> _Quoted passage_:
################

Skin tissue samples were obtained from the defects after sacrificing the rats for histopathological examination. The samples were subject to formaldehyde fixation and processing, embedded in paraffin, and cut into 5-μm sections. The sections were stained with Hematoxylin–Eosin and Masson-Trichrome. The scar thickness and collagen density were calculated using morphometric analysis (Figures 3 and 4). Hypertrophic index (HI) and relative collagen density were used for morphometric analysis. HI is the ratio of the highest vertical height of scar area between perichondrium and skin surface to the highest vertical height of normal area around the scar between perichondrium and skin surface. The area with the greatest collagen concentration was observed under a low-power view (X40) of each sample. Then, a photograph of this area was obtained at high power (X400) with a DS-Fi1 camera (Nikon, Tokyo, Japan). The photograph was converted to the black and white format, and the collagen density was calculated using Image J software (NIH) (11).

Vertical scar thickness was measured from the deepest part of the scar to the skin surface for each sample. For example, vertical scar thickness of this sample was 0.87 mm.
Figure 3. Vertical scar thickness was measured from the deepest part of the scar to the skin surface for each sample. For example, vertical scar thickness of this sample was 0.87 mm.
Calculation of collagen density using morphometric analysis. For example, collagen density of this sample was calculated as 56.78 (black arrow).
Figure 4. Calculation of collagen density using morphometric analysis. For example, collagen density of this sample was calculated as 56.78 (black arrow).
3.6. Statistical Analysis

The distribution of continuous data was analyzed with the Shapiro–Wilk test. Since all variables were distributed normally in all groups according to Shapiro-Wilk test results, groups were compared using one-way analysis of variance (ANOVA) followed by the Tukey test for post hoc comparisons. Normality and sphericity assumptions were controlled; since the sphericity assumption was not provided according to the Mauchly test of sphericity, the Greenhouse-Geisser correction for P-values were considered. Repeated-measures of ANOVA were used to analyze time-dependent changes in the wound, between groups. The statistical analyses were performed with IBM SPSS Statistics for Windows, version 22.0 (IBM Corp., Armonk, N.Y., USA) and the significance level was set at 0.05.

################

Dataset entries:
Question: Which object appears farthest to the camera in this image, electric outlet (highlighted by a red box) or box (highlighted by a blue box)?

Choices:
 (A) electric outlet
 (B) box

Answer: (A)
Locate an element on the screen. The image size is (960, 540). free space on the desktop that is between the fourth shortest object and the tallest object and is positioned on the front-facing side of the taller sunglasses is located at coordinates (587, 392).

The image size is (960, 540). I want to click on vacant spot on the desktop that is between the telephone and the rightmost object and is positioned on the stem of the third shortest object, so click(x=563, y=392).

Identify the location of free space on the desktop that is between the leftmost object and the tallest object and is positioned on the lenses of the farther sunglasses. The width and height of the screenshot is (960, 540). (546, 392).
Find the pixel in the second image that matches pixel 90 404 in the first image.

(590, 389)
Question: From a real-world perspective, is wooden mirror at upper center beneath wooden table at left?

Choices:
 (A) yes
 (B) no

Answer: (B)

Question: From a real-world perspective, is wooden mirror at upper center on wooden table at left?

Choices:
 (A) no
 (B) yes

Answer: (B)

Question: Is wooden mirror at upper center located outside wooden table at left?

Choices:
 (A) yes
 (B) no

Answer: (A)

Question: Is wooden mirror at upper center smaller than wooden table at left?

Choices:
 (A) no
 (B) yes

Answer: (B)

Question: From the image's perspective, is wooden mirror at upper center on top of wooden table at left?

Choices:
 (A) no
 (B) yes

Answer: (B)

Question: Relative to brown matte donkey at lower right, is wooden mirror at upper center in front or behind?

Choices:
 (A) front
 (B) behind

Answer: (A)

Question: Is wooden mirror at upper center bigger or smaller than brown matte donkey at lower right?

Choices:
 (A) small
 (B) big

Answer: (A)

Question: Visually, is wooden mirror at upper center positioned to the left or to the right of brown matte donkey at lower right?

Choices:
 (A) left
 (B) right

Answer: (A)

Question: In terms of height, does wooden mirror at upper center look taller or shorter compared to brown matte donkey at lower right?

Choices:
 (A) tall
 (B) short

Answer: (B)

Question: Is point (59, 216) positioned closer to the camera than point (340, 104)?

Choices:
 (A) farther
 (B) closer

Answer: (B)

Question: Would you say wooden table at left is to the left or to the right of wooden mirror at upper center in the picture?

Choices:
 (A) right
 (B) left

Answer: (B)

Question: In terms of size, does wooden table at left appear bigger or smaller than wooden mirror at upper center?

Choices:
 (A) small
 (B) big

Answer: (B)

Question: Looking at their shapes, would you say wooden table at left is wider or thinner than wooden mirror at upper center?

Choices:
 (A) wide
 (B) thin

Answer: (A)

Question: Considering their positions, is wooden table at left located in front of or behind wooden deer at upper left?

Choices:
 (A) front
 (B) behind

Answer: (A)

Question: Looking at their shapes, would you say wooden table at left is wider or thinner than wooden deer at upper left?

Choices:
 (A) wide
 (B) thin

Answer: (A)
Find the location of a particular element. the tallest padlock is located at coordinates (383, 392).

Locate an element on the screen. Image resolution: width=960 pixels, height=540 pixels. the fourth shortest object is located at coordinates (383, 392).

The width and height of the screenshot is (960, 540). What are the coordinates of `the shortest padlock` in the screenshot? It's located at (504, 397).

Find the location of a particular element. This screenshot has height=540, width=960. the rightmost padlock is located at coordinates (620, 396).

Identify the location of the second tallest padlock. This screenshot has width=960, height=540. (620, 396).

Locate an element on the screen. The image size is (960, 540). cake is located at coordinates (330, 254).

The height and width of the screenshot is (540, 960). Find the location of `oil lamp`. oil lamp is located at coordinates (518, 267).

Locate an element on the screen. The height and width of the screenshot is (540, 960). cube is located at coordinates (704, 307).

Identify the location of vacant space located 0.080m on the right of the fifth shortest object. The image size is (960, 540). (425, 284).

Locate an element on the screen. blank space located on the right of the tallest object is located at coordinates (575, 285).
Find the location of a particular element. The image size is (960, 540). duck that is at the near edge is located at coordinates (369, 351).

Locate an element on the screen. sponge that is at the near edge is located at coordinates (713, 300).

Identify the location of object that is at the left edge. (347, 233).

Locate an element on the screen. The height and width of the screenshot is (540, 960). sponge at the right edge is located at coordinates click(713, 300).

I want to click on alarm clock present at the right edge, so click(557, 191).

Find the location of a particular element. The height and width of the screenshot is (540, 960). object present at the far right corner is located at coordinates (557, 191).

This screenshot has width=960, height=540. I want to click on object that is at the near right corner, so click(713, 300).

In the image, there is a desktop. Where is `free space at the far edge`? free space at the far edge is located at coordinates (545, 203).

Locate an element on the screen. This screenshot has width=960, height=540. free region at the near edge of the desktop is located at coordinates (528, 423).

################

> _Task prompt_:
Proceed with the methods text on rat scar histology and statistics, starting after its last sentence about the SPSS software and significance level. The dataset lines have no part in this.

> _Task answer_:
4. Results

Histopathologically, all scars showed increased collagen density and loss of skin appendages compared with normal skin (Figure 5). The mean collagen density was 56.50% ± 11.18%, 73.57% ± 6.30%, 59.60% ± 3.16%, and 80.99% ± 7.19% in groups 1 to 4, respectively. The mean vertical scar thickness was 1.06 ± 0.18, 0.76 ± 0.14, 0.98 ± 0.44, and 0.87 ± 0.38 mm, respectively. The mean collagen density was highest in group 4 and the vertical scar thickness was lowest in group 2 (Table 1).

Increased collagen density and loss of skin appendage in the scar area (red arrow) compared with the normal skin (black arrow) (Masson’s trichrome stain, X100).
Figure 5. Increased collagen density and loss of skin appendage in the scar area (red arrow) compared with the normal skin (black arrow) (Masson’s trichrome stain, X100).
Table 1. Collagen Density and Mean Scar Thickness Based on Histopathological Examinations in the Study Groups
GroupsaCollagen DensitybBCa 95%CIP ValueScar ThicknessbBCa 95%CIP ValueN
Group 156.50 ± 11.18a(46.54 - 67.03) < 0.0011.06 ± 0.18(0.95 - 1.22)0.5564
Group 273.57 ± 6.30b(66.42 - 78.02)0.76 ± 0.14(0.60 - 0.87)5
Group 359.60 ± 3.16a(57.54 - 62.63)0.98 ± 0.44(0.68 - 1.29)5
Group 480.99 ± 7.19b(72.60 - 87.25)0.87 ± 0.38(0.59 - 1.18)5

Abbreviations: BCa, bias-corrected accelerated; CI, confidence interval.

a Group 1, Saline; Group 2, Nigella sativa (NS) oil; Group 3, Nano-silver (AgNPs); Group 4, NS oil + AgNPs.

b Values are expressed as mean ± SD.

Statistically, there were no significant differences in mean vertical scar thickness among the groups (P = 0.556). The mean collagen densities were significantly lower in groups 1 and 3 than in groups 2 and 4 (P < 0.001). Groups 1 and 3 were similar to each other (P = 0.917), as were groups 2 and 4 (P = 0.394). Using the combination of NS oil and AgNPs (group 4), the mean collagen density was higher, and the mean vertical scar thickness was lower than those of the other groups (Table 1).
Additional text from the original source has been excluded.